If Tesla = iPhone, Project Better Place = AT&T
Here are two organisations who look to me like they might just be aiming for success in the electric car market and for totally different reasons. One of them hails from Silicon Valley and adopts a typically left field approach to the sector while the other is a mainstream automotive player taking the opposite approach. One of them has an hourly R&D budget of ... $1 million. I'll let you guess which one that is.
The littler of the two isn't doing too badly in the $ stakes according to reports. Shai Agassi is a former top exec from SAP who has raised $200 million for his start-up, Project Better Place. His new business will lease removable batteries for electric cars and will also build a network of battery charging stations and replacement centres across the US, Europe and the developing world. The way Agassi explains it is "We’re basically saying this is just like the cellular phone model. If you think of Tesla as the iPhone, we’re AT&T.”

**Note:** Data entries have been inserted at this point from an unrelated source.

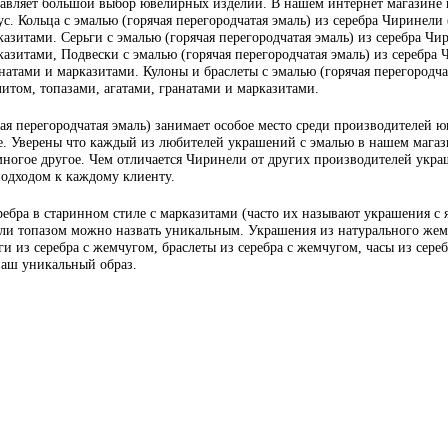
вляет большой выбор ювелирных изделий. В нашем интернет магазине ю
ус. Кольца с эмалью (горячая перегородчатая эмаль) из серебра Чиринели 
азитами. Серьги с эмалью (горячая перегородчатая эмаль) из серебра Чир
азитами, Подвески с эмалью (горячая перегородчатая эмаль) из серебра Ч
атами и марказитами. Кулоны и браслеты с эмалью (горячая перегородчата
итом, топазами, агатами, гранатами и марказитами.
я перегородчатая эмаль) занимает особое место среди производителей ю
. Уверены что каждый из любителей украшений с эмалью в нашем магазин
многое другое. Чем отличается Чиринели от других производителей украш
подходом к каждому клиенту.
ебра в старинном стиле с марказитами (часто их называют украшения с
или топазом можно назвать уникальным. Украшения из натурального жемч
и из серебра с жемчугом, браслеты из серебра с жемчугом, часы из сере
 ваш уникальный образ.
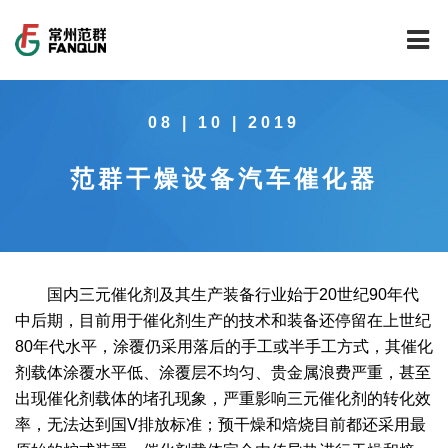
网站首页
08 | 10 | 2019
关于我们
范群干燥设备汽车催化器
干燥设备
公司介绍
工程案例
公司风貌
新能源行业锂电池专用干燥焙烧设备
技术中心
公司荣誉
载体催化剂全自动生产线系列
新能源新材料行业
国内三元催化剂及其生产装备行业始于20世纪90年代
中后期，目前用于催化剂生产的技术和装备还停留在上世纪
新闻中心
范群文化
回转圆筒干燥焙烧系列
制药行业
工程实验室
80年代水平，涂覆仍采用落后的手工或半手工方式，其催化
剂载体涂覆水平低、涂覆层不均匀、贵金属浪费严重，甚至
服务中心
公司大事记
气流干燥系列
食品行业
工程技术中心
范群新闻
出现催化剂载体的堵孔现象，严重影响三元催化剂的转化效
率，无法达到国V排放标准；预干燥和焙烧目前都还采用最
社会责任
喷雾干燥机系列
环保行业
质量监督技术中心
行业新闻
常见问题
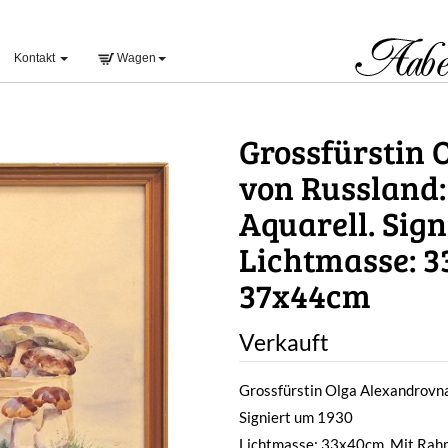
Kontakt
Wagen
Grossfürstin 
von Russland: 
Aquarell. Sign
Lichtmasse: 
37x44cm
Verkauft
Grossfürstin Olga Alexandrovna 
Signiert um 1930
Lichtmasse: 33x40cm. Mit Ra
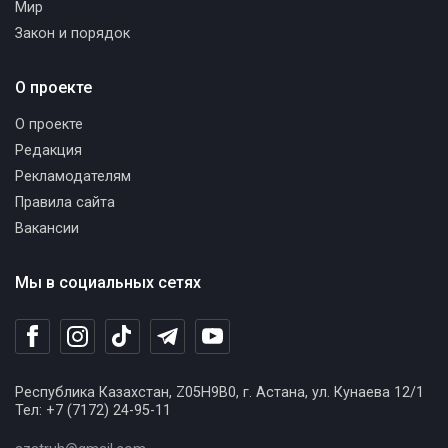
Мир
Закон и порядок
О проекте
О проекте
Редакция
Рекламодателям
Правила сайта
Вакансии
Мы в социальных сетях
Республика Казахстан, Z05H9B0, г. Астана, ул. Кунаева 12/1
Тел: +7 (7172) 24-95-11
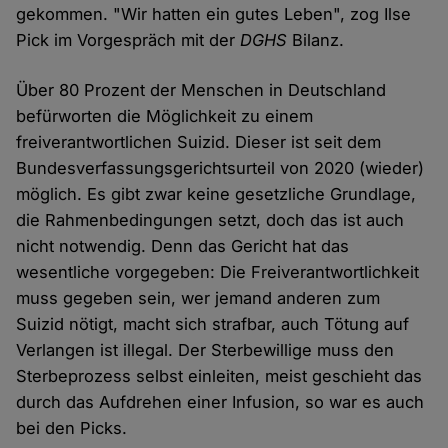
gekommen. "Wir hatten ein gutes Leben", zog Ilse
Pick im Vorgespräch mit der
DGHS
Bilanz.
Über 80 Prozent der Menschen in Deutschland
befürworten die Möglichkeit zu einem
freiverantwortlichen Suizid. Dieser ist seit dem
Bundesverfassungsgerichtsurteil von 2020 (wieder)
möglich. Es gibt zwar keine gesetzliche Grundlage,
die Rahmenbedingungen setzt, doch das ist auch
nicht notwendig. Denn das Gericht hat das
wesentliche vorgegeben: Die Freiverantwortlichkeit
muss gegeben sein, wer jemand anderen zum
Suizid nötigt, macht sich strafbar, auch Tötung auf
Verlangen ist illegal. Der Sterbewillige muss den
Sterbeprozess selbst einleiten, meist geschieht das
durch das Aufdrehen einer Infusion, so war es auch
bei den Picks.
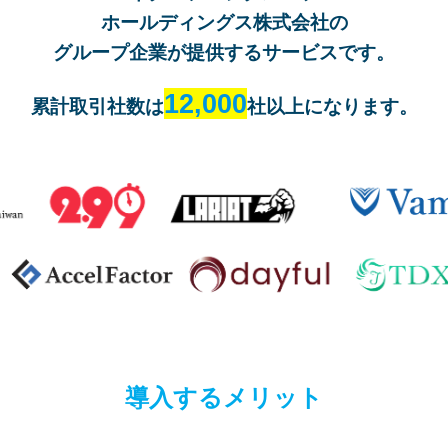
ホールディングス株式会社の
グループ企業が提供するサービスです。
12,000
累計取引社数は
社以上になります。
導入するメリット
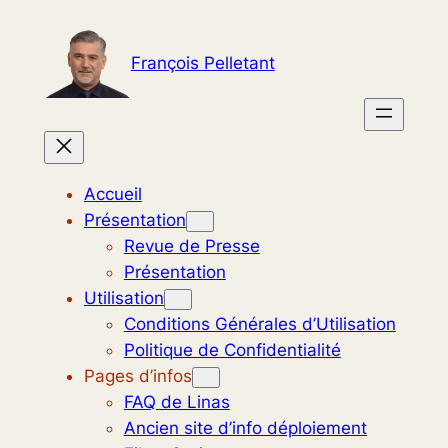
Aller
au
François Pelletant
contenu
Accueil
Présentation
Revue de Presse
Présentation
Utilisation
Conditions Générales d’Utilisation
Politique de Confidentialité
Pages d’infos
FAQ de Linas
Ancien site d’info déploiement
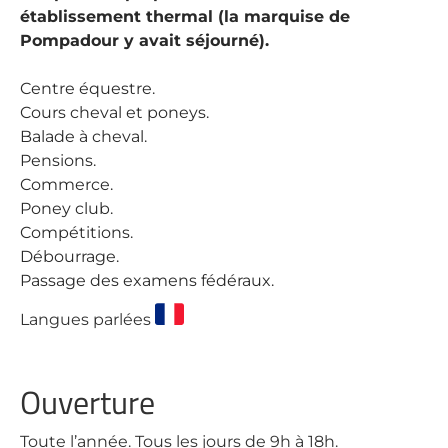
établissement thermal (la marquise de
Pompadour y avait séjourné).
Centre équestre.
Cours cheval et poneys.
Balade à cheval.
Pensions.
Commerce.
Poney club.
Compétitions.
Débourrage.
Passage des examens fédéraux.
Langues parlées
Ouverture
Toute l’année. Tous les jours de 9h à 18h.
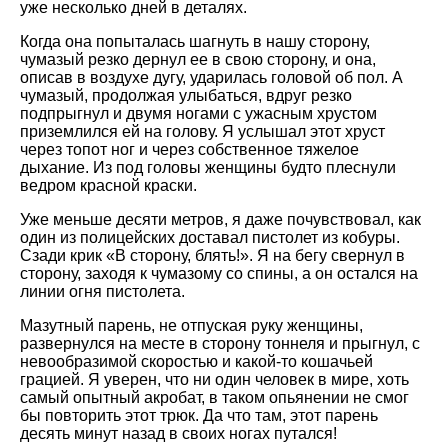
уже несколько дней в деталях.
Когда она попыталась шагнуть в нашу сторону,
чумазый резко дернул ее в свою сторону, и она,
описав в воздухе дугу, ударилась головой об пол. А
чумазый, продолжая улыбаться, вдруг резко
подпрыгнул и двумя ногами с ужасным хрустом
приземлился ей на голову. Я услышал этот хруст
через топот ног и через собственное тяжелое
дыхание. Из под головы женщины будто плеснули
ведром красной краски.
Уже меньше десяти метров, я даже почувствовал, как
один из полицейских доставал пистолет из кобуры.
Сзади крик «В сторону, блять!». Я на бегу свернул в
сторону, заходя к чумазому со спины, а он остался на
линии огня пистолета.
Мазутный парень, не отпуская руку женщины,
развернулся на месте в сторону тоннеля и прыгнул, с
невообразимой скоростью и какой-то кошачьей
грацией. Я уверен, что ни один человек в мире, хоть
самый опытный акробат, в таком опьянении не смог
бы повторить этот трюк. Да что там, этот парень
десять минут назад в своих ногах путался!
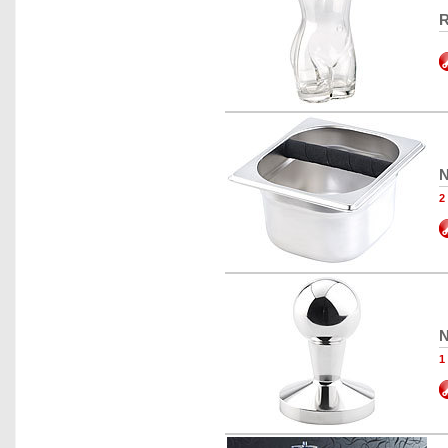
R
N
2
N
1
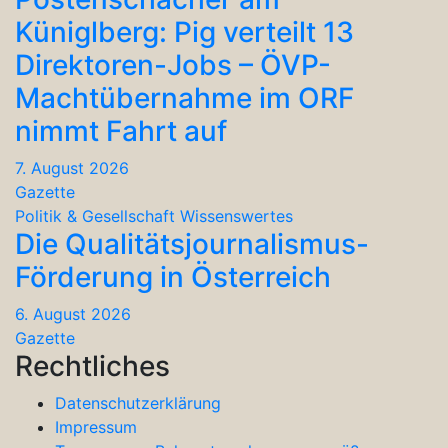
Küniglberg: Pig verteilt 13
Direktoren-Jobs – ÖVP-
Machtübernahme im ORF
nimmt Fahrt auf
7. August 2026
Gazette
Politik & Gesellschaft
Wissenswertes
Die Qualitätsjournalismus-
Förderung in Österreich
6. August 2026
Gazette
Rechtliches
Datenschutzerklärung
Impressum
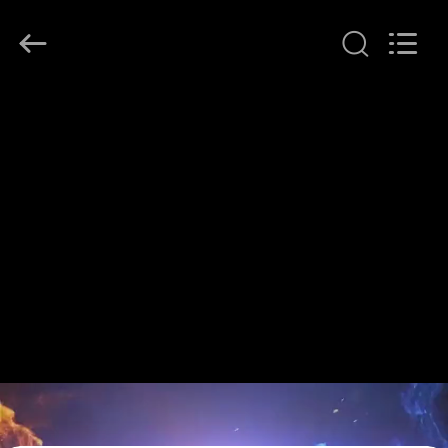
2026
Hubei
HYF
Packaging
Co.,
Ltd..
All
Rights
บ้าน
Reserved.
สินค้า
วิดีโอ
เกี่ยว
กับ
เรา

He's aiming to begin commercial sales and service in two years and is looking to obtain commitments from both governments and carmakers. Even with existing lithium-ion technology, the new venture is claimed to be viable. “It’s much easier to transport electrons than octane molecules,” he said. “We’ve already got a grid that goes around the entire world; all we have to do is extend it.”
Now that's a great idea. I'm sure he's on a winner there.
The other item that caught my eye this week was Bill Moore's report from Japan where he interviewed the big boss-san of Toyota. As you've no doubt worked out, they're the guys with the $1m-per-hour R&D budget, but even with that astonishing resource they still won't give a date or model year for when we can expect to see Toyota-manufactured li-ion batteries in their full-hybrid cars. You might wonder why they don't just go and do a deal with 3rd parties as GM have done, but that's not the Toyota way. They prefer to keep the R&D in house in order to build their knowledge base on a particular technology, even with its setbacks and dead-ends, and ultimately be able to improve the quality of that technology.
Top of the Toyota agenda are apparently vehicle safety, energy availability and the environment. Why does that sound believable coming from them and not if it comes from someone like GM? With that level of determination behind them it's hard to see how Toyota could fail to deliver a real electric car (or a high performance hybrid), even if we have to wait a while for it.